● Trecho do texto
»»

São dois os caminhos de Deus até nós e de nós até Deus. O primeiro é este: Deus, na sua bondade, tomou a iniciativa e, sem mérito algum da nossa parte, chegou até nós, nos acolheu e nos abraçou. É o caminho da gratuidade do amor. O outro caminho é este: Uma vez aceito o amor de Deus, nós devemos dar a nossa resposta e realizar o que o amor pede de nós. É o caminho da observância dos mandamentos. Gratuidade e Observância! Dois caminhos, dois lados da mesma medalha: dom de Deus e esforço nosso; providência divina e eficiência humana; festa e luta; fé e política; sonhar e planejar, graça e lei. Um lado só, sem o outro, tornaria incompleto nosso relacionamento com Deus. No passado, em algumas épocas da história da igreja, insistia-se mais na gratuidade: “Deus nos ama!” E às vezes, o povo caía num ritualismo vazio sem compromisso. Em outras épocas, insistia-se mais na observância: “Temos que cumprir a Lei!” E às vezes, se caía num legalismo exagerado que gerava nas pessoas o medo de Deus.

««

● Imagens com caixas delimitadoras
»»

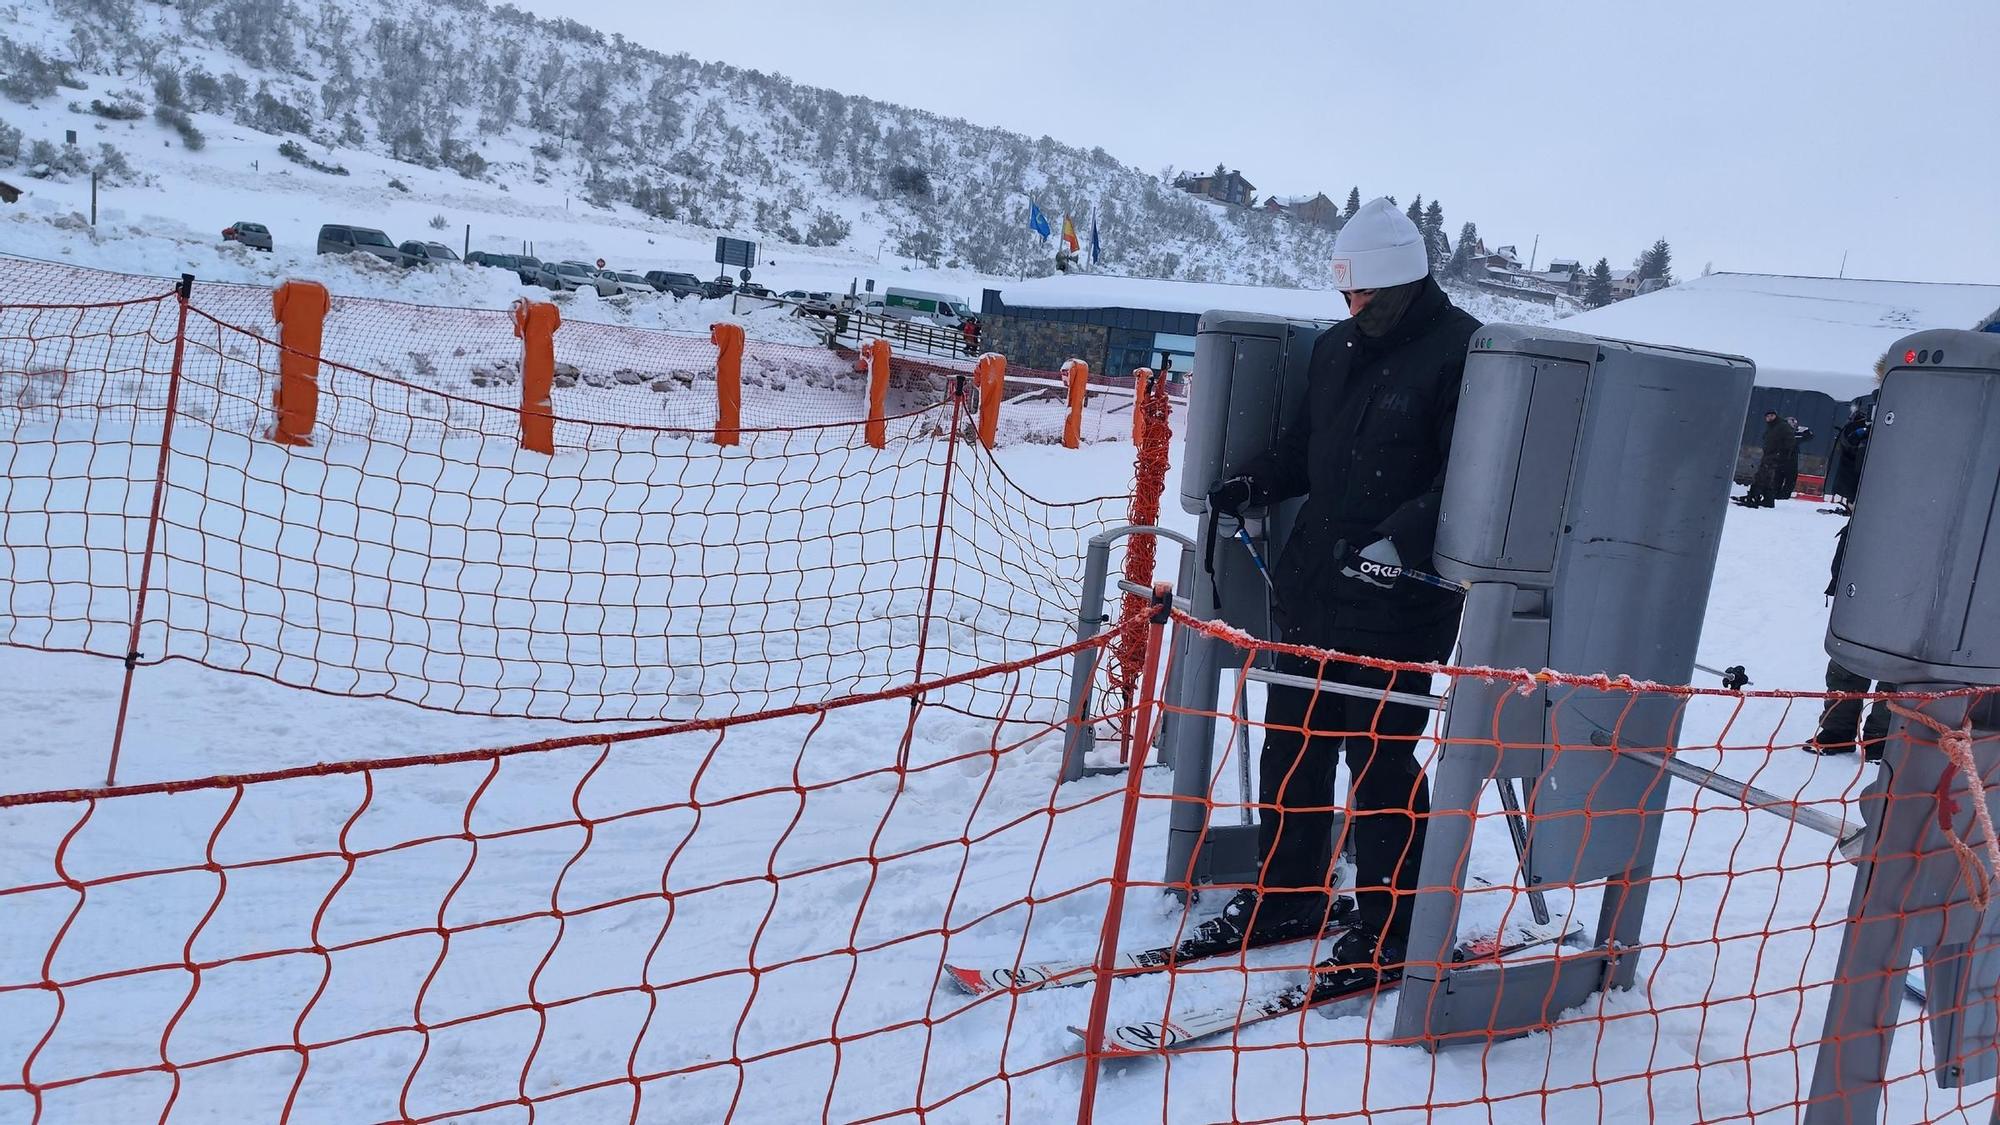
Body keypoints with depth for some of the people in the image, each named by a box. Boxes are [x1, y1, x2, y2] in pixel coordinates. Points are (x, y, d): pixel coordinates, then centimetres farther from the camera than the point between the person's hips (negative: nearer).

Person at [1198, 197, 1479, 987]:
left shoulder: (1462, 351, -10)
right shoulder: (1336, 348, 12)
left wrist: (1400, 539, -28)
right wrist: (1255, 483, 4)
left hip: (1400, 600, -7)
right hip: (1310, 584, 8)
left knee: (1380, 758, 0)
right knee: (1291, 743, 14)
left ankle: (1388, 929, 17)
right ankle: (1287, 894, 30)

««

● Atividade
Você pode retomar o texto sobre a gratuidade e a observância logo depois da última frase?

● Resultado da tarefa
No fim do século 19 na França, época em que vivia Teresinha, o acento caía na observância, no legalismo, com prejuízo para a vivência da gratuidade do amor. O rigor e o medo marcavam a piedade do povo, mostravam um Deus distante e exigente. Tudo parecia pecado. Era proibido comungar todos os dias. Insistia-se mais nas práticas da penitência, ameaçando o povo com o castigo do inferno. Teresinha nasceu e cresceu neste ambiente burguês e conservador. No mosteiro carmelita, em que acabava de entrar, a espiritualidade era de observância e de rigor. O ideal da santidade eram as práticas de penitência, jejum rigoroso, grandes sacrifícios, longas orações. Não se lia a Bíblia. Na biblioteca do convento só havia um único exemplar da Bíblia. Para uma irmã poder ler a Bíblia precisava da licença da superiora. Então, como Teresinha conseguiu romper com este modo tão rigoroso de viver a vida? Como ela conseguiu vencer o medo de Deus e alcançar essa sabedoria tão grande a ponto de tornar-se doutora da Igreja, mestra de todos nós?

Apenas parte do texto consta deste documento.